Duisburg: Glühweinausschank erlaubt
VON SONJA BROWATZKI - zuletzt aktualisiert: 19.11.2007Duisburg (RPO). In der Debatte um den Glühweinausschank während des Martinszuges der Marktschule in Friemersheim, bekam der Förderverein Recht und die bereits seid mehreren Jahren bestehende Tradition konnte am vergangenen Freitag fortgeführt werden. Gregor Dronski sorgte sich um das Wohl der drei Kinder seiner Lebensgefährtin, als er vom Glühweinverkauf auf dem Schulgelände hörte. Dass die Cafeteria und der Erlös daraus enorm zur Finanzierung des Martinszuges und weiterer dringend benötigten Anschaffungen gebraucht wird, wollte er als Grund nicht Anerkennen.
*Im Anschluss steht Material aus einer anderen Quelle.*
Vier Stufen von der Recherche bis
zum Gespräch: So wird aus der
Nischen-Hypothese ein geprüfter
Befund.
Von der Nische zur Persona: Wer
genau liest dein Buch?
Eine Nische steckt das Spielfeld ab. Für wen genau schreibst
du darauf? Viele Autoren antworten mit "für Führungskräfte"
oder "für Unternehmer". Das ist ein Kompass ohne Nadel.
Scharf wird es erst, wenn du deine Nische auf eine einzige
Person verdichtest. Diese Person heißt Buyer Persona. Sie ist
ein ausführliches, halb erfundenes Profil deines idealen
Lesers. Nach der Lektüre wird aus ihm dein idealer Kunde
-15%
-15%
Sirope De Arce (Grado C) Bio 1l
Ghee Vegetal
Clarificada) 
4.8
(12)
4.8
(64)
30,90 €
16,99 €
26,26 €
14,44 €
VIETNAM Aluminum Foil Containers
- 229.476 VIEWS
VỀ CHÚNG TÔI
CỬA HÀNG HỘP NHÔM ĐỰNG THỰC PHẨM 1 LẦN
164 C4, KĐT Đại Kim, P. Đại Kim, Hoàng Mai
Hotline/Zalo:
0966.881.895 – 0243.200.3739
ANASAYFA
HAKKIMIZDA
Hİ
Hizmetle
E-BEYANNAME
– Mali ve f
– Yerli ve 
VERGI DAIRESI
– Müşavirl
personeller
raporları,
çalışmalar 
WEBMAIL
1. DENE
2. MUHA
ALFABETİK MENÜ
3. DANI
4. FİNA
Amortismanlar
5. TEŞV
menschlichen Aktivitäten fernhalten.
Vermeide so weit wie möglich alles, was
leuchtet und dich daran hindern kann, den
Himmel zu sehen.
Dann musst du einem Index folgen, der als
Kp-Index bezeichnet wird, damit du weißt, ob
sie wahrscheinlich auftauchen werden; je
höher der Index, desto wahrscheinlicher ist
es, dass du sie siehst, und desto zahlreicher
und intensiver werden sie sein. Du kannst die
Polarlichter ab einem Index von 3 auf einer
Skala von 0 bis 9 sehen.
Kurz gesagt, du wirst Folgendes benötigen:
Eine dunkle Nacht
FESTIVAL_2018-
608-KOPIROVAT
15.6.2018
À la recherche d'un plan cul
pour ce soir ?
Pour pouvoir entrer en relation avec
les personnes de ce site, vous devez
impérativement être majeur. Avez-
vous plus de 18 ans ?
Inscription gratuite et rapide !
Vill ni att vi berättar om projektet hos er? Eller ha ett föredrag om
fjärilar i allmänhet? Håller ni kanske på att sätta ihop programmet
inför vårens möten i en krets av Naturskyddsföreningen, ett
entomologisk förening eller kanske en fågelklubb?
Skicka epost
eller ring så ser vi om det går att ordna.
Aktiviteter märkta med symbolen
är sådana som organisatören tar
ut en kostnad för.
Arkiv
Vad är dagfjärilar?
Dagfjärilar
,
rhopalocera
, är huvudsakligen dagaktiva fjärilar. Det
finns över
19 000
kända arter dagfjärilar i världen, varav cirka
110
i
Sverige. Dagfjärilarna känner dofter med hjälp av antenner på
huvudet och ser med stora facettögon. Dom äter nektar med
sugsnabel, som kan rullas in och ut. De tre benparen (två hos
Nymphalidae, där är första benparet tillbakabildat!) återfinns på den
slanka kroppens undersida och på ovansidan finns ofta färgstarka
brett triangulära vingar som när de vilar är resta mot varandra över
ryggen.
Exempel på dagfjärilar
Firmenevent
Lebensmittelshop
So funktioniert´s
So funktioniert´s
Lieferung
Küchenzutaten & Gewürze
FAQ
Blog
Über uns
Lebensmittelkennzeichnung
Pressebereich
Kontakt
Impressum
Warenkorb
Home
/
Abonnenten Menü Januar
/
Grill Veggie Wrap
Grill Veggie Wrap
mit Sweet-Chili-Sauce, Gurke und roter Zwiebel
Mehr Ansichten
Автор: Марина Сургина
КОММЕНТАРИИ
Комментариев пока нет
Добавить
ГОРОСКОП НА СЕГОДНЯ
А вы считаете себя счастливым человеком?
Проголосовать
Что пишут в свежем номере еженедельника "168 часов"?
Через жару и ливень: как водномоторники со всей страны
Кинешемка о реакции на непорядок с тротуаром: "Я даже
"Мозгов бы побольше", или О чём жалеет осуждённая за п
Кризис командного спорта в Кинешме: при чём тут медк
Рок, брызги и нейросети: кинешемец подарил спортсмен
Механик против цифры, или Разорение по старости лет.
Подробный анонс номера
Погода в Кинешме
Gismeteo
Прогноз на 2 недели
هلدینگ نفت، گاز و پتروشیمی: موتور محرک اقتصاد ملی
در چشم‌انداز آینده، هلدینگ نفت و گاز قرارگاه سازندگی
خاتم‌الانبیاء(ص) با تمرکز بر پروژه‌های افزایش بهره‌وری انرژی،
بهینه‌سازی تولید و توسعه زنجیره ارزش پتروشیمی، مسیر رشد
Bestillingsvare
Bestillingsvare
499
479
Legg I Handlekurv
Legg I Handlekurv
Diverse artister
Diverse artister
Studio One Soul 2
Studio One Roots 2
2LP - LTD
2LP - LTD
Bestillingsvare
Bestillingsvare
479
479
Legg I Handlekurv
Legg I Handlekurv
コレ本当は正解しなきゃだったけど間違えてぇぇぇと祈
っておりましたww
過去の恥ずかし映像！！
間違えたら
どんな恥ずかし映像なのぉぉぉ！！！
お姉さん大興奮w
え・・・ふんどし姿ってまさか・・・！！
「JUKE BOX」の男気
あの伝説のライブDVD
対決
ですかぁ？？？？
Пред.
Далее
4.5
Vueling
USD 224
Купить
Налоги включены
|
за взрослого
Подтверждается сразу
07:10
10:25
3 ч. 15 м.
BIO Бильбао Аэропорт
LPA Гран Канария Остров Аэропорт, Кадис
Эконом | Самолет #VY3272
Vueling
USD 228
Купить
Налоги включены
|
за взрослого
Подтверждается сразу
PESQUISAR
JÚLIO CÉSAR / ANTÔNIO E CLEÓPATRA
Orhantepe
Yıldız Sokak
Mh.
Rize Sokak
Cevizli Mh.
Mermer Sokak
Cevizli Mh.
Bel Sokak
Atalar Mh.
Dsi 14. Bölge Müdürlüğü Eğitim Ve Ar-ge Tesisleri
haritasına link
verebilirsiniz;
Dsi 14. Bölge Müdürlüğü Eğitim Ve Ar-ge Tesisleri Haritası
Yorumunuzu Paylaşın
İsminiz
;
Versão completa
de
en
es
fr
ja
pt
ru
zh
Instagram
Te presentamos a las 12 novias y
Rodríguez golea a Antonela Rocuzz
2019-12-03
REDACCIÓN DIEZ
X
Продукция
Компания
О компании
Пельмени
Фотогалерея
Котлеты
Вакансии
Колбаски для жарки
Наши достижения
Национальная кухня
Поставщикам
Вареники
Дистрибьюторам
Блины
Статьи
Doch nachdem die Schulkonferenz in einem Eilverfahren noch einmal über das angesprochene Problem abstimmte, siegte der Wille des Fördervereins eindeutig – mit nur (s)einer Gegenstimme. Niemand nehme Herrn Dronski seine Einwände übel, doch „war das der falsche Weg auf dieses Problem aufmerksam zu machen“, merkte Kerstin Dietmar, Vorsitzende des Fördervereins, an. Viele Eltern die Zeit und Energie in die Vorbereitungen und Planungen gesteckt hatten, fühlten sich durch den öffentlichen Streit persönlich angegriffen. Außerdem sei ihre Hilfsbereitschaft ein weiterer Grund, warum Trinkgelage oder sonstige Exzesse so gar nicht stattfinden könnten. „Der ganze Auf- und Abbau findet mit der Hilfe der Eltern statt. Ein erhöhter Alkoholkonsum ist da gar nicht möglich“, beschreibt Frau Dietmar die Organisationsstruktur.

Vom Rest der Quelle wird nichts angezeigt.